Proxmox Staff Member
- Jan 7, 2016
Reading this thread, but not being experienced in clusters, I'm really worried about a couple of points:
a) fencing should be different, i.e. Proxmox node finds itself isolated, understands that has to "suicide" then stops/kills all KVM processes (or LXC or whatever), logs the fact, syncs the local storage (where logs are located) then does a clean "reboot" or if you think is risky, a "reset".
that's how fencing works - each node has a watchdog controlled by the HA services, if the watchdog expires, the node kills itself as long as the node is part of the quorum, it will prevent the watchdog from expiring.

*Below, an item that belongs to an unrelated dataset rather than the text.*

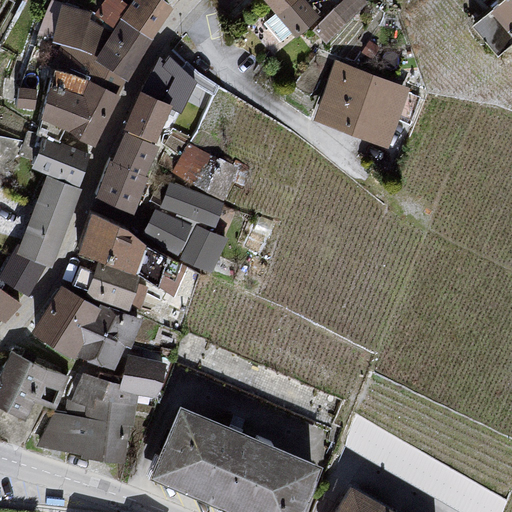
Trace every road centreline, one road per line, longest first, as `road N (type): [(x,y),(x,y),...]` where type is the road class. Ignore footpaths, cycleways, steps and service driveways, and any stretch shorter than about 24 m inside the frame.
road 1 (residential): [(0,341),(55,280),(83,184),(152,46),(199,0)]
road 2 (residential): [(165,511),(0,457)]
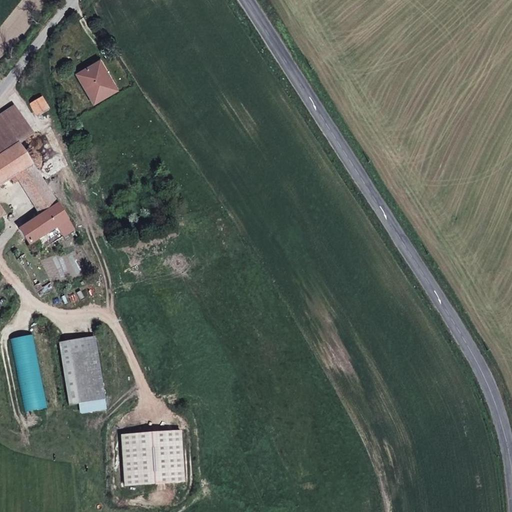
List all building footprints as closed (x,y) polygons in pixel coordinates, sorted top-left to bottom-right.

b) if corosync is separated from other networks, it can be that all the other networks are working (storage and VM) but just a corosync network problem can provoke a cluster suicide... that's bad
you have to define certain criteria for "part of the cluster". corosync already does the heavy lifting here, and we require corosync to say "this node is part of the quorate partition of the cluster" anyway for any tasks that modify state to work, so it's a good fit.
c) why not just have an option for not really critical setup (i.e. max 10 nodes and that can work with the described setup) to consider a note be OK as long as can communicate with it's shared cluster storage? Just reserve a "cluster_disk" in that storage with a FS that supports concurrent writes and each node rewrites a file with nodename. If a node can't write there, has to "commit suicide" (but as point a)), if it can write, has just to read all other nodes timestamps and if finds ones that are older than "n" minutes, can understand that that node is out of the cluster and, i.e., start HA VMs. I'm in a hurry and maybe must be thought something more sophisticated like node_vmid.txt or a sort of "cluster db" like proxmox already has or something good enough? Corosync is really overcomplicated and for small setups introduces more problems that it solves, OMHO
that's exactly what we are doing, just replace "shared cluster storage" with "pmxcfs", our fuse-mapped shared DB backed by corosync, and the rest (writing timestamps, checking which nodes haven't updated theirs and must have already fenced themselves via their watchdog expiring, etc.pp.) is what our HA stack is doing
establishing a consistent view of the world/cluster is not trivial, the 'write and check timestamp' part is just the last piece of the puzzle and not sufficient on its own.